ISCA Archive Interspeech 2016
ISCA Archive Interspeech 2016

Audio-Visual Speech Recognition Using Bimodal-Trained Bottleneck Features for a Person with Severe Hearing Loss

Yuki Takashima, Ryo Aihara, Tetsuya Takiguchi, Yasuo Ariki, Nobuyuki Mitani, Kiyohiro Omori, Kaoru Nakazono

In this paper, we propose an audio-visual speech recognition system for a person with an articulation disorder resulting from severe hearing loss. In the case of a person with this type of articulation disorder, the speech style is quite different from those of people without hearing loss that a speaker-independent acoustic model for unimpaired persons is hardly useful for recognizing it.

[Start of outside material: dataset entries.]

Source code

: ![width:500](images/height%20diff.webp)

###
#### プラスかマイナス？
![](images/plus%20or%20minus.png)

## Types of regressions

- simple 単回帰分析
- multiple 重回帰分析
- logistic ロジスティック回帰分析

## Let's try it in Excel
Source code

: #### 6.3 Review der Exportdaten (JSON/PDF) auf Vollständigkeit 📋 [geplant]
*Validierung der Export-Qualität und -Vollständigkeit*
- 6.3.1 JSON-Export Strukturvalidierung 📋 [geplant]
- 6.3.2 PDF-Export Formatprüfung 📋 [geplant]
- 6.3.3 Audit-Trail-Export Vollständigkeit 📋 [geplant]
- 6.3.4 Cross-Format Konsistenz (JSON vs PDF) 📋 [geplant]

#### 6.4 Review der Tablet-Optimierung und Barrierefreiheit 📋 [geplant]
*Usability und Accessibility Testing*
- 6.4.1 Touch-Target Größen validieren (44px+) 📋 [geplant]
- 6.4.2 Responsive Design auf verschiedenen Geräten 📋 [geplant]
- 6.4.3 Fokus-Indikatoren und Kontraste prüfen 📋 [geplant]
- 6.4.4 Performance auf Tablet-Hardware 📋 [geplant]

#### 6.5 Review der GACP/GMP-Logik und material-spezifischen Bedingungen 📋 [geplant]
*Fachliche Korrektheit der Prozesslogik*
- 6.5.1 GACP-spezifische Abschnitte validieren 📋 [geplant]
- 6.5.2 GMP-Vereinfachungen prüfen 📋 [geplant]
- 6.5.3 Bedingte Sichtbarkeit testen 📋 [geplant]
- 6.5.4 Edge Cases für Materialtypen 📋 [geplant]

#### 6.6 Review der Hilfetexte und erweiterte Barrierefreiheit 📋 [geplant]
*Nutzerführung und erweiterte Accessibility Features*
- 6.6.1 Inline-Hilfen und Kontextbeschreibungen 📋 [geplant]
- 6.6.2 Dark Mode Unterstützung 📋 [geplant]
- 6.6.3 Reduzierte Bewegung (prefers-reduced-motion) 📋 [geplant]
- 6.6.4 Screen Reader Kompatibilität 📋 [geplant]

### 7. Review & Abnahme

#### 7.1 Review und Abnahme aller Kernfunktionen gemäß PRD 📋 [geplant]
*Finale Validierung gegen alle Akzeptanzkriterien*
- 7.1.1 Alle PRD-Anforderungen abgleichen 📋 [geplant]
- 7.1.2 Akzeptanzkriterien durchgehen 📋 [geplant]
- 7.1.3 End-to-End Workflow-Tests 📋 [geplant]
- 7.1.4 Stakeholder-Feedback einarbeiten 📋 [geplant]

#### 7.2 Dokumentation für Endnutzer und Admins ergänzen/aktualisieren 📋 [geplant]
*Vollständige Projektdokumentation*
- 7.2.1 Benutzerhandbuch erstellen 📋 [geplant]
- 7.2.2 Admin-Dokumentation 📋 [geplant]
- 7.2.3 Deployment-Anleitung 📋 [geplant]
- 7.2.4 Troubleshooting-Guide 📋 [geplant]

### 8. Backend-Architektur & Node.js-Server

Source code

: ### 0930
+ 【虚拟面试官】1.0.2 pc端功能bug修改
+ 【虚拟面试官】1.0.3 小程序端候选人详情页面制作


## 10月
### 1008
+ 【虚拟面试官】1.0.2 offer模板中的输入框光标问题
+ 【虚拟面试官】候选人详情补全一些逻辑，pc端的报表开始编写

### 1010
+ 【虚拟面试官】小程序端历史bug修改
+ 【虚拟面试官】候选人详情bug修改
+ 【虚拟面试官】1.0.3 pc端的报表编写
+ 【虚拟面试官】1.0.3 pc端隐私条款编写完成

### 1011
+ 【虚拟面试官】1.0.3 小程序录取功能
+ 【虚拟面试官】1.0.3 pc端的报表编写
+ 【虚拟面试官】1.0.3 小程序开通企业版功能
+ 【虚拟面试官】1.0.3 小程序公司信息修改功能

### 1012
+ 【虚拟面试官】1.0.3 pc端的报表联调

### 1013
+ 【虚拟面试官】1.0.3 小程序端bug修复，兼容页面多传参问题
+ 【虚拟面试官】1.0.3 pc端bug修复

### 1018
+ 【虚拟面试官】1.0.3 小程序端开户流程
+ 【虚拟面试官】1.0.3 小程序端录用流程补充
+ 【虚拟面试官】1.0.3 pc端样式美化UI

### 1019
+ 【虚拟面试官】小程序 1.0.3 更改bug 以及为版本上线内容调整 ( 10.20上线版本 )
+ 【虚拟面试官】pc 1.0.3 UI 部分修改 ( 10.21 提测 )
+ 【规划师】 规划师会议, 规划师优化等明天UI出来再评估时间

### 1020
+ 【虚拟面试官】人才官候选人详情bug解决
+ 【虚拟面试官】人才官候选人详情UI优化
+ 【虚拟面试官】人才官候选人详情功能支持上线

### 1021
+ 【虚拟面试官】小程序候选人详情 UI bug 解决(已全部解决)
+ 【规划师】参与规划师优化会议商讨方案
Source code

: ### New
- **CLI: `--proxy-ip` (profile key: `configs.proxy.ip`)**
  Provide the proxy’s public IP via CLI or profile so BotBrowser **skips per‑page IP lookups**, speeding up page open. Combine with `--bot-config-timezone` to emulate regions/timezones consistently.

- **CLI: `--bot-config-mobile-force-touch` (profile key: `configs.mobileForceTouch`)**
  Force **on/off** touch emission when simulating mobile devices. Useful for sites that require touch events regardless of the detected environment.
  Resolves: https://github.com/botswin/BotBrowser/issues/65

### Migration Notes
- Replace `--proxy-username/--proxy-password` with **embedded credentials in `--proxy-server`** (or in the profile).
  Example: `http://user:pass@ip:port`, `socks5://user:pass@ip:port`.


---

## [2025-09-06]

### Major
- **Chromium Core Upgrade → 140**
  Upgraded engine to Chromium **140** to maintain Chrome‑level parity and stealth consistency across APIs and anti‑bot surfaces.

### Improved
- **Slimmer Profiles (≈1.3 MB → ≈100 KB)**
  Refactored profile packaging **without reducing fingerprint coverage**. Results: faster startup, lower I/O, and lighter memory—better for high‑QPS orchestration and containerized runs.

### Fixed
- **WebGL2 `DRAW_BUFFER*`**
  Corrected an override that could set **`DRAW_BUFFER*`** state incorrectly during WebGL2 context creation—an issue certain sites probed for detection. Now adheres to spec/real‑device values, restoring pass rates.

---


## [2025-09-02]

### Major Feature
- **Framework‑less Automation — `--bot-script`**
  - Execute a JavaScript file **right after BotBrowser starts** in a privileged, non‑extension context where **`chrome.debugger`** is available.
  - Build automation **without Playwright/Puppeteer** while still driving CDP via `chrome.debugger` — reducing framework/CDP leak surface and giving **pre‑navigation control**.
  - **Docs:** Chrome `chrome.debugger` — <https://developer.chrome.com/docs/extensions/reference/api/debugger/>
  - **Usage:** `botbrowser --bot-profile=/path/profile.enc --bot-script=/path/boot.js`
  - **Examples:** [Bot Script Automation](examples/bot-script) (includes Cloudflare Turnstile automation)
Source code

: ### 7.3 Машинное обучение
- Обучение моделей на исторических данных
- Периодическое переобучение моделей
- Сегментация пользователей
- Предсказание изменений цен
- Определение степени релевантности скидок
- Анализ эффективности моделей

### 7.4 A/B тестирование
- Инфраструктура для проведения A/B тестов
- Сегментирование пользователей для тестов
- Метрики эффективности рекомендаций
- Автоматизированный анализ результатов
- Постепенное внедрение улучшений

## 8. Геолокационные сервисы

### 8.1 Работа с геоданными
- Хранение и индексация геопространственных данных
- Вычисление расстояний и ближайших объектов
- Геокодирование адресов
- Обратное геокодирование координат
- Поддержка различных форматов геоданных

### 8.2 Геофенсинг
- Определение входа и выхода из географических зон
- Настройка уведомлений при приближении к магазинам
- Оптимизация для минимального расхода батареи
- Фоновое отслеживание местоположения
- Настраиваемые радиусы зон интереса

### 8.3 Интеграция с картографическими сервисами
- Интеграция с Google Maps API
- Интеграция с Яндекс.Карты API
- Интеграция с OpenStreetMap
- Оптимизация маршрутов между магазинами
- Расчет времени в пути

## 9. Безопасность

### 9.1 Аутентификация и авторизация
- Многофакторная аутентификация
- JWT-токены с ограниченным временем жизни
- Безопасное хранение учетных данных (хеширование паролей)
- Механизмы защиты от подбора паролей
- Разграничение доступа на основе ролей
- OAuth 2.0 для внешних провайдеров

The audio-visual speech recognition system we present in this paper is for a person with severe hearing loss in noisy environments. Although feature integration is an important factor in multimodal speech recognition, it is difficult to integrate efficiently because those features are different intrinsically. We propose a novel visual feature extraction approach that connects the lip image to audio features efficiently, and the use of convolutive bottleneck networks (CBNs) increases robustness with respect to speech fluctuations caused by hearing loss. The effectiveness of this approach was confirmed through word-recognition experiments in noisy environments, where the CBN-based feature extraction method outperformed the conventional methods.